Almodóvar intenta tender puentes de diálogo con su pasado mientras trata de no caer en las inevitables garras de la enfermedad en este relato semi-biográfico de carácter metafílmico
Almodóvar es un pupas. No tiene ningún pudor a la hora de enumerar sus enfermedades y dolencias, acentuándolas y extendiéndolas de un lado a otro del mapamundi, hacia atrás en el pasado y llegando hasta lo que parecía un lejano futuro; arrastrando sus vivencias hasta los confines de su mente; mostrando sus miedos y arrepentimientos. Es por eso que se le perdona. Quejica sí, pero de una sensibilidad sin igual.
Dolor y Gloria no es una película al uso, susceptible de ser disfrutada como quien mira por primera vez la lona a la que apunta el cinematógrafo. Esta disimulada confesión necesita que conozcas y ames la lona, que la hayas tocado previamente y te hayas fascinado con ella. En sus mejores momentos, la lona de Almodóvar es tan fascinante como la linterna mágica de Bergman. Capta el milagro del cine, la perplejidad de la primera mirada, sin rehuir las consecuencias de quien vuela demasiado alto en busca de su sentido. Ahí es donde está Salvador, a quien se le han derretido las pestañas por escoger la ruta directa que lleva a las estrellas; por mirar directamente a la luz del proyector.
Banderas da vida a una copia asimétrica, al retrato desigual que permite a la narración alzar el vuelo. Si fuera una simple mímesis estaría acorde con los cánones que baraja Hollywood a la hora de juzgar una buena interpretación. Pero no lo es. La de Salvador es una interpretación soberbia que deja hueco a retazos del propio Pedro, al tiempo que se proyecta hacia un nuevo terreno en el que tan solo los sentimientos, aquellos que van desde el primer deseo sexual hasta la compunción más arrastrada, pueden prevalecer.

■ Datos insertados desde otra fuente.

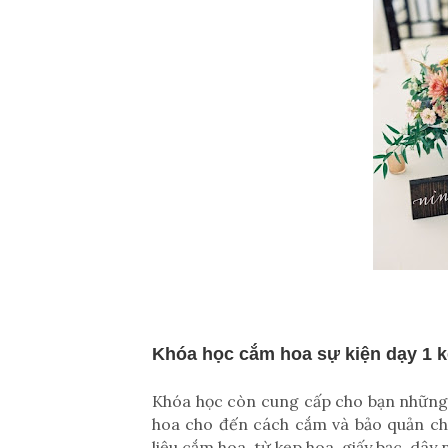
Khóa học cắm hoa sự kiện dạy 1 k
Khóa học còn cung cấp cho bạn những k
hoa cho đến cách cắm và bảo quản ch
liệu cắm hoa, từ kẹp hoa, giấy bạc, dây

Con esta única dimensión de realidad, Almodóvar consigue que sus brillantemente interpretados personajes (mención especial para un titánico Asier Etxeandia) converjan en una ficción que, si bien es autosuficiente, no se despliega en su totalidad sin una necesaria complicidad con el mito del director manchego.
Tomando perspectiva desde su estreno, el balance nos muestra a un inalcanzable Banderas que fue merecidamente recompensado en el Festival de Cannes, frente a un Almodóvar al que se le volvió a escapar una Palma de Oro que ya se le había otorgado extraoficialmente. El resultado final ha sufrido de lo mismo que películas como Fanny y Alexander: un ineludible lazo con el autor reduce la universalidad (que no la calidad) de la propuesta.
A Salvador, así como supongo que también a Pedro, le gusta mucho inspirarse en los libros que lee, subrayando citas en medio de la noche con la esperanza de poder escribir algo sincero y coherente frente a la pantalla del ordenador. Yo tengo una de Haruki Murakami que me gustaría teclear como perfecto resumen de la cinta: “El pasado crece, el futuro mengua. Las posibilidades disminuyen, los remordimientos aumentan”. De eso trata el camino que ha transitado el cineasta, de volver la mirada hacia el pasado para perdonar y poder ser perdonado; de alcanzar la gloria pese a los interludios de dolor que pausan nuestras vidas; de sobreponerse a la enfermedad para no dejar de crear. Él acaba de superar uno de esos intermedios regresando por la puerta grande. ¿Su objetivo? Dedicar cuerpo y alma hasta el final, diluyéndose poco a poco en el espacio donde vida y obra se confunden.